Predictive Power of Nearest Neighbors Algorithm under Random Perturbation
This work addresses robustness in nearest neighbors algorithms for machine learning practitioners, but it is incremental as it builds on existing theoretical frameworks.
The paper analyzes the effect of random perturbations on test data in the k-NN algorithm, showing that asymptotic regret remains unchanged below a critical corruption level but deteriorates polynomially above it, and finds that noise injection does not improve performance in the initial large-corruption regime.

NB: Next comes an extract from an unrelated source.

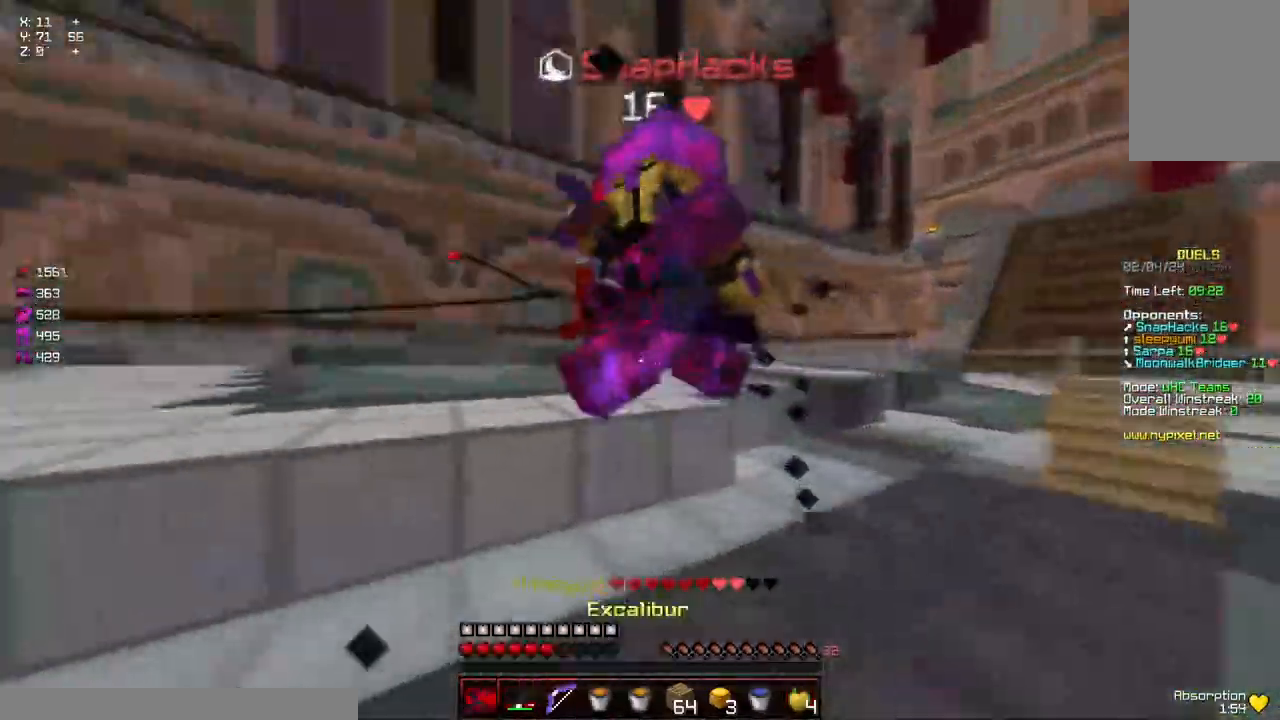
{"keys": ["a", "s"], "mouse": ["left"], "events": [[50, "d", "up"], [50, "w", "up"], [100, "a", "down"], [100, "mouse_left", "up"], [134, "s", "down"], [150, "mouse_left", "down"], [200, "mouse_left", "up"], [250, "mouse_left", "down"], [300, "mouse_left", "up"], [350, "mouse_left", "down"]]}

We consider a data corruption scenario in the classical $k$ Nearest Neighbors ($k$-NN) algorithm, that is, the testing data are randomly perturbed. Under such a scenario, the impact of corruption level on the asymptotic regret is carefully characterized. In particular, our theoretical analysis reveals a phase transition phenomenon that, when the corruption level $ω$ is below a critical order (i.e., small-$ω$ regime), the asymptotic regret remains the same; when it is beyond that order (i.e., large-$ω$ regime), the asymptotic regret deteriorates polynomially. Surprisingly, we obtain a negative result that the classical noise-injection approach will not help improve the testing performance in the beginning stage of the large-$ω$ regime, even in the level of the multiplicative constant of asymptotic regret. As a technical by-product, we prove that under different model assumptions, the pre-processed 1-NN proposed in \cite{xue2017achieving} will at most achieve a sub-optimal rate when the data dimension $d>4$ even if $k$ is chosen optimally in the pre-processing step.